→ **PROBLEM DETAILS**: With both ends included, repeat exactly the lines of the entries below from the one containing "preparar os alunos" down to the one containing "W Sejmie o rosyjskim pocisku", and no others.
-- DATA FOR PROCESSING follows --
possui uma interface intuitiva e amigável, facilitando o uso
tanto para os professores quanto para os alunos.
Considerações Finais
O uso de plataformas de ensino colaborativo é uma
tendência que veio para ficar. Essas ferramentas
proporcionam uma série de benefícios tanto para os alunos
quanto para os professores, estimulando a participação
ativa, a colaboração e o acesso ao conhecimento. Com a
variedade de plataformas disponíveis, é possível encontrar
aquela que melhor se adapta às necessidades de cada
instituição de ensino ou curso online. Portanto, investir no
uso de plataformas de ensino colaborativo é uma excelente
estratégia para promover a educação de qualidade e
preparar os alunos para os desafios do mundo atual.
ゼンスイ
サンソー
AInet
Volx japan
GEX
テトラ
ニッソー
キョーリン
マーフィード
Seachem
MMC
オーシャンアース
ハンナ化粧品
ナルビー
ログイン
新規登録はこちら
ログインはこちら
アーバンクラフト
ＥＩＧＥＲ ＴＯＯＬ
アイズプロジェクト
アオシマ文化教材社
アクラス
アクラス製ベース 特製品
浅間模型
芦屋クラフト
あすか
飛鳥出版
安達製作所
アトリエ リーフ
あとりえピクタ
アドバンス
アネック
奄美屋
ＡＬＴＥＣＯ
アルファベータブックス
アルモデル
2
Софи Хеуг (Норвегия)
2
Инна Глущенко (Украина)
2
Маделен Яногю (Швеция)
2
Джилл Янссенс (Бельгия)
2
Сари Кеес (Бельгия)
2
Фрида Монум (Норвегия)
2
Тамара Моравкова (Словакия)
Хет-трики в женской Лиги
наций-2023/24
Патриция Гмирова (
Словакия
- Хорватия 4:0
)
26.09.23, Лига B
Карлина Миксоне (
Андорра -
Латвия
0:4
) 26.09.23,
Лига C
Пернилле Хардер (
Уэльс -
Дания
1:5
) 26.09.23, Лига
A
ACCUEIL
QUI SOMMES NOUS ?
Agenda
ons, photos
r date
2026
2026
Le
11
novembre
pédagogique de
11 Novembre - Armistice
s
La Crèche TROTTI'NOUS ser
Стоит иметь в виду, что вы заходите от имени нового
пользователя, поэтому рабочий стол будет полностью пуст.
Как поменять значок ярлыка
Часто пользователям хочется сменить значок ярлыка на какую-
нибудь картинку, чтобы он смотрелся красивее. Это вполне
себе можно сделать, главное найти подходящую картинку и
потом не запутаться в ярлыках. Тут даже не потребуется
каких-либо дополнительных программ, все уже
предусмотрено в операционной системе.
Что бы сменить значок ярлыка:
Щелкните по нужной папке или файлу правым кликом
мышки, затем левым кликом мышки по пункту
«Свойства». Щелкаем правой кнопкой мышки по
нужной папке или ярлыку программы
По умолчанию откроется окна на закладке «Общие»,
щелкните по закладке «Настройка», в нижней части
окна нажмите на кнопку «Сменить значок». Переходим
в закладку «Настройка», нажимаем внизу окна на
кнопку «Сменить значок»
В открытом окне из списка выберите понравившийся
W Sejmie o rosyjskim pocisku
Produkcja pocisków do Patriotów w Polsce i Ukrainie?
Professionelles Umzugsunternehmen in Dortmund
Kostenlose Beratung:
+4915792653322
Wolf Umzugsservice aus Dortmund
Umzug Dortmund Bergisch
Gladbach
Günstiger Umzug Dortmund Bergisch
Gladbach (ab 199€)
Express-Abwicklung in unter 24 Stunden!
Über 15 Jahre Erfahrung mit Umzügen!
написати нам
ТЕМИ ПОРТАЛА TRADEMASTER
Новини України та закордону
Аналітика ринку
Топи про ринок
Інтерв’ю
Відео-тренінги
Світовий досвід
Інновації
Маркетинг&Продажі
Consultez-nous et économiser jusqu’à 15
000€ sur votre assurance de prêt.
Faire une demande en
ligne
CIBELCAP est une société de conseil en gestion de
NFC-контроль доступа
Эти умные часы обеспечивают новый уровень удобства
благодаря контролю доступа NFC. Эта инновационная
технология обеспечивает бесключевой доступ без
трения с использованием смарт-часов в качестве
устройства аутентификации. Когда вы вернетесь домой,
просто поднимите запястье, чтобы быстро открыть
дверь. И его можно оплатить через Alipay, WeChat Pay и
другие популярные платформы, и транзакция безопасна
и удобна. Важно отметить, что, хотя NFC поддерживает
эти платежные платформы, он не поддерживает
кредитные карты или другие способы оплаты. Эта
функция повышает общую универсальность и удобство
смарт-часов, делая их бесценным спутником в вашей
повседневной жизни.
-- DATA FOR PROCESSING concluded --
→ **SOLUTION BELOW**:
preparar os alunos para os desafios do mundo atual.
ゼンスイ
サンソー
AInet
Volx japan
GEX
テトラ
ニッソー
キョーリン
マーフィード
Seachem
MMC
オーシャンアース
ハンナ化粧品
ナルビー
ログイン
新規登録はこちら
ログインはこちら
アーバンクラフト
ＥＩＧＥＲ ＴＯＯＬ
アイズプロジェクト
アオシマ文化教材社
アクラス
アクラス製ベース 特製品
浅間模型
芦屋クラフト
あすか
飛鳥出版
安達製作所
アトリエ リーフ
あとりえピクタ
アドバンス
アネック
奄美屋
ＡＬＴＥＣＯ
アルファベータブックス
アルモデル
2
Софи Хеуг (Норвегия)
2
Инна Глущенко (Украина)
2
Маделен Яногю (Швеция)
2
Джилл Янссенс (Бельгия)
2
Сари Кеес (Бельгия)
2
Фрида Монум (Норвегия)
2
Тамара Моравкова (Словакия)
Хет-трики в женской Лиги
наций-2023/24
Патриция Гмирова (
Словакия
- Хорватия 4:0
)
26.09.23, Лига B
Карлина Миксоне (
Андорра -
Латвия
0:4
) 26.09.23,
Лига C
Пернилле Хардер (
Уэльс -
Дания
1:5
) 26.09.23, Лига
A
ACCUEIL
QUI SOMMES NOUS ?
Agenda
ons, photos
r date
2026
2026
Le
11
novembre
pédagogique de
11 Novembre - Armistice
s
La Crèche TROTTI'NOUS ser
Стоит иметь в виду, что вы заходите от имени нового
пользователя, поэтому рабочий стол будет полностью пуст.
Как поменять значок ярлыка
Часто пользователям хочется сменить значок ярлыка на какую-
нибудь картинку, чтобы он смотрелся красивее. Это вполне
себе можно сделать, главное найти подходящую картинку и
потом не запутаться в ярлыках. Тут даже не потребуется
каких-либо дополнительных программ, все уже
предусмотрено в операционной системе.
Что бы сменить значок ярлыка:
Щелкните по нужной папке или файлу правым кликом
мышки, затем левым кликом мышки по пункту
«Свойства». Щелкаем правой кнопкой мышки по
нужной папке или ярлыку программы
По умолчанию откроется окна на закладке «Общие»,
щелкните по закладке «Настройка», в нижней части
окна нажмите на кнопку «Сменить значок». Переходим
в закладку «Настройка», нажимаем внизу окна на
кнопку «Сменить значок»
В открытом окне из списка выберите понравившийся
W Sejmie o rosyjskim pocisku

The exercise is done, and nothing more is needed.